4 thoughts on “The over-engineering theory

  1. Nice one. The boiling frog analogy is particularly insightful.

    As a result of Distillation, I’ve often found a strong link between generic and supporting subdomains and genuine CRUD candidates. Things like reference data administration, category management, identity, authentication or authorization subdomains can legitimately be implemented as CRUD since they’re basically about putting data into more or less structured boxes. Not a lot of domain invariants or processes to be found there.

    At the end of the day, aren’t the applications you mention Core Domain in disguise that we failed to identify? How could a Generic Subdomain possibly slide towards Core Domain over time?

    My gut feeling is that Distillation done right should avoid most of these bad CRUD choices – and that the mess-ups you mention are due to teams that were not fully proficient with DDD or skipped that analysis step altogether. But I might be wrong. Do you have concrete examples of apps that were sincere CRUDs at first but have “boiled” to the point of deserving full fledged tactical DDD treatment?

    1. “My gut feeling is that Distillation done right should avoid most of these bad CRUD choices – and that the mess-ups you mention are due to teams that were not fully proficient with DDD or skipped that analysis step altogether.”
      You’re absolutely right. This is most of the time the result of a bad, or lack of DDD analysis. Full ACK also for the link between generic and supporting subdomains and CRUD candidates. But even for a core domain, it could make sense to start with a quick and dirty CRUD implementation to challenge some business assumption. Or business and techs can agree that the domain looks simple enough to be managed with a CRUD implementation.

      “Do you have concrete examples of apps that were sincere CRUDs at first but have “boiled” to the point of deserving full fledged tactical DDD treatment?”
      A lot, but a real life talk would be better to explain the different experiences, usually meet as a trainer or consultant. One of the trick imho is that, when asking to the business, they often feel that their needs are really basics. The challenge is then implementing what they need, not what they want, which is not a trivial exercise.

  2. Super definitive article,

    Articulates the problem since I wasn’t really expressive verbally. Would be a good base in my arguments.
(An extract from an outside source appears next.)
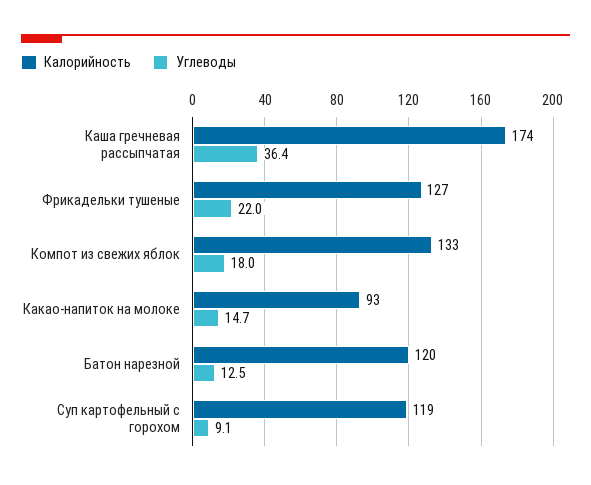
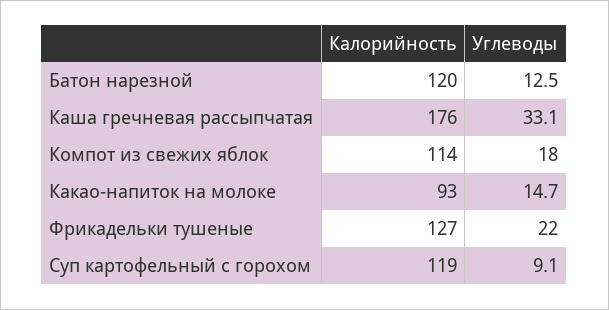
Калорийность, Каша гречневая рассыпчатая: 174 -> 176
Углеводы, Каша гречневая рассыпчатая: 36.4 -> 33.1
Калорийность, Компот из свежих яблок: 133 -> 114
    I attend to a team that strongly applies DDD approach to any nail is in the zone. To be honest after exposed by that for a period of time, I even started to question my standing point… Why the hell of a reason complicating the stuff by complexity that isn’t there. I’ve just seen blurring the air with buzz words just to name it properly and iterate in “every small requirement change” then propogate all around the code all those changes, which supposed to be a small microservice by definition. Deletion of massive amount of code written just a sprint before, layers of abstraction that doesn’t have any functional benefits but just to convince this is a high level style code written. Complicating for the sake of a recognition as a code philosopher

    I don’t see that much of a point to start to a fresh project with all DDD practices at all, many of the fresh project doesn’t mature enough to even talk about domain.

    Following is a very sweet point regarding to my frustration.

    I’ve seen countless software implemented in a CRUD way that would be greatly improved by a DDD tactical approach. I’ve seen no software implemented with a tactical DDD approach that would be greatly improved by a CRUD implementation.

    1. “I don’t see that much of a point to start to a fresh project with all DDD practices at all, many of the fresh project doesn’t mature enough to even talk about domain.”

      I think this is really important, and actually explain why we always feel that we arrive “late” to fix the mess.
      These different phases (learning what is the problem VS implementing a core domain) are not clear for many programmers, and even less for business people.